By Richard Rossow —
Status: Not Started — In her July 2019 Budget Speech, Finance Minister Nirmala Sitharaman hinted that the central government may play a larger role in electric power pricing. However, no concrete action has yet been taken.
High Difficulty: Likely Requires Constitutional Amendment — While electricity is part of the concurrent list, in practice electric power pricing is currently firmly in the hands of state governments. State governments will not want to hand over pricing due to its political utility.
This is the nineteenth installment in a new series of articles on the India Reforms Scorecard: 2019-2024 by the staff and experts at the Wadhwani Chair in U.S.-India Policy Studies. The series seeks to provide analysis on why reforms marked as “Incomplete” or “In Progress” have not been completed, and the impact such reforms can have on specific sectors or the economy at large.
India’s state-run electric power grids are in critically bad shape. The root cause of this ongoing crisis is the inability for state-level political leaders to charge a fiscally responsible rate for electric power. To break this logjam, big ideas must be attempted. It is time for the central government to take the authority for pricing electric power.
As of September 2019, India’s power distribution companies (discoms) owed over $11 billion to power generation firms. The Average Technical and Commercial (AT&C) losses for India’s power utilities stands at 21.33 percent, though it is much worse in some large states like Uttar Pradesh (33 percent), Bihar (36 percent), Chhattisgarh (44 percent), and Madhya Pradesh (30 percent). The poor operational status of India’s power grids is not due solely to pricing. Rampant theft, degraded equipment, and the introduction of higher-cost renewable power have all contributed to the situation. But states’ inability to charge reasonable rates for electric power lies at the root. Worse, many state governments now claim they are “power surplus”- an absurd claim when wide surveys still note the prevalence of power cuts.
India’s weak electric power system detracts from the nation’s attractiveness as a manufacturing destination. In the NITI Aayog-IDFC Institute Ease of Doing Business survey, firms reported an average of 46 hours of power shortage in a month. In Assam and Bihar, this number is well over 130 hours per month. In a more recent enterprise survey prepared by IDFC Institute, “Infrastructure Priorities for Job Creation in India,” firms report larger concerns with the price of power than with the frequent power cuts.
Most states have in place electric power tariff rates that allow free or low-cost power to agriculture and attempt to cross-subsidize through high power rates for heavy-users (industry). This is the reverse of how most power grids function globally, where heavy users are given preferential rates — partly to encourage industrial development. The few state leaders that have courageously attempted to levy reasonable electric power charges on farmers and the poor have subsequently been soundly defeated in ensuing elections. The penalty for removing power subsidies or ending cross-subsidization is now well-understood, and few states have shown an interest in taking this risk.

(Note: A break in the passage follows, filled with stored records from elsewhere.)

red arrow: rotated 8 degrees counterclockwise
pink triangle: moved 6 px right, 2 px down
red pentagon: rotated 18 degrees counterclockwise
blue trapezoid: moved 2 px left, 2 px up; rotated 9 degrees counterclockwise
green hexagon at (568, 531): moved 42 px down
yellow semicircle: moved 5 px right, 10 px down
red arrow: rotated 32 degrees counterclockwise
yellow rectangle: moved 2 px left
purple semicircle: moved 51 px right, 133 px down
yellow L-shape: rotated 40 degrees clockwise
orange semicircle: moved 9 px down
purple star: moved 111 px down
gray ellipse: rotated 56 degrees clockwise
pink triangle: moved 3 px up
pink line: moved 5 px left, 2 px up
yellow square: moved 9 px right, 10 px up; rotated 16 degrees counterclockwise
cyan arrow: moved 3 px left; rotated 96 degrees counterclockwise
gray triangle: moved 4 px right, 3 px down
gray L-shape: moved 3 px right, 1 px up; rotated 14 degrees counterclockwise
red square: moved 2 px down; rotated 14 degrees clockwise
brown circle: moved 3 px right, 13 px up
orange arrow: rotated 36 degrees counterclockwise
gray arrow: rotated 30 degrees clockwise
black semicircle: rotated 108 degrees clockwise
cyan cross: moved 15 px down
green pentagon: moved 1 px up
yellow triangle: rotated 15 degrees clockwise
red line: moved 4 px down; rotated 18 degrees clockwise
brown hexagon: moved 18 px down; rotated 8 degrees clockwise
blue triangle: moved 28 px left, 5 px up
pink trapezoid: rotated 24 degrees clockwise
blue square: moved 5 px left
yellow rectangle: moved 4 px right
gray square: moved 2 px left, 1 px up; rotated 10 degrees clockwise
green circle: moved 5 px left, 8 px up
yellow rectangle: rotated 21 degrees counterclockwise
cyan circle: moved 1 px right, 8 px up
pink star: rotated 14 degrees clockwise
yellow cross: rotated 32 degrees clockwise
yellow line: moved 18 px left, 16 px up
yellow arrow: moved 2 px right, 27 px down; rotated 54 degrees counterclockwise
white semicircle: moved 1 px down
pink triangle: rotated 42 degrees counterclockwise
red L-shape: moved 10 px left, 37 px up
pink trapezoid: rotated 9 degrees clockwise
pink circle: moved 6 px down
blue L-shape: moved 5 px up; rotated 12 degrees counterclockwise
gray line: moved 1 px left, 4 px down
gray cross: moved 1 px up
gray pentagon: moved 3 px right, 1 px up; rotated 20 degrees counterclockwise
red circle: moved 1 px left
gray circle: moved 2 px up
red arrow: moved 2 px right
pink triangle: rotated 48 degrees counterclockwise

The central government has tried on multiple occasions to launch programs to make India’s power grids financially sustainable. In recent times this includes the reforms included in the Electricity Act 2003 and related Accelerated Power Development Reform Program (APDRP). A bailout program was announced—with few states taking the offer—at the end of the United Progressive Alliance government. And not long after taking power in 2014, the Modi government announced its own restructuring program- called the Ujwal Discom Assurance Yojana (UDAY).
Despite early progress in reducing arrears since the launch of UDAY, the situation is many states is once again quite bleak. Dues to electric power generators are spiking, and many states’ attempts to bring down AT&C losses have stagnated. This comes at a time when the grids are under greater financial pressure as they strive to meet the nation’s laudable commitments of inducting 175 gigawatts (GW) of renewable power by 2022 (nearly 100 GW to go), and deliver reliable electric power to every household following the dramatic connection drive under the Saubhagya initiative. The renewable power mandate increases the average cost of generation, particularly for early-generation projects. Further, last-mile grid expansion, with a focus on rural and remote locations, adds to the number of customers with subsidized rates.
India cannot continue to hobble from electricity crisis to electricity crisis. India’s state governments are stuck on a subsidies path from which they have been unable to break. An attempt by the central government to play a significant role in power pricing will be opposed by state governments, that will want to maintain influence over this potent electoral tool. However, with state government re-election rates now well below 50 percent, election-related subsidies do not have the impact politicians’ would hope. Subsidies don’t win elections; but the revocation of key subsidies is a sure way to lose an election.
The power sector bust-bailout cycle must be broken. The central government must pass legislation that puts primary control of setting power tariffs in the hands of the central government.
Richard M. Rossow is a senior fellow and holds the Wadhwani Chair in U.S.-India Policy Studies at CSIS.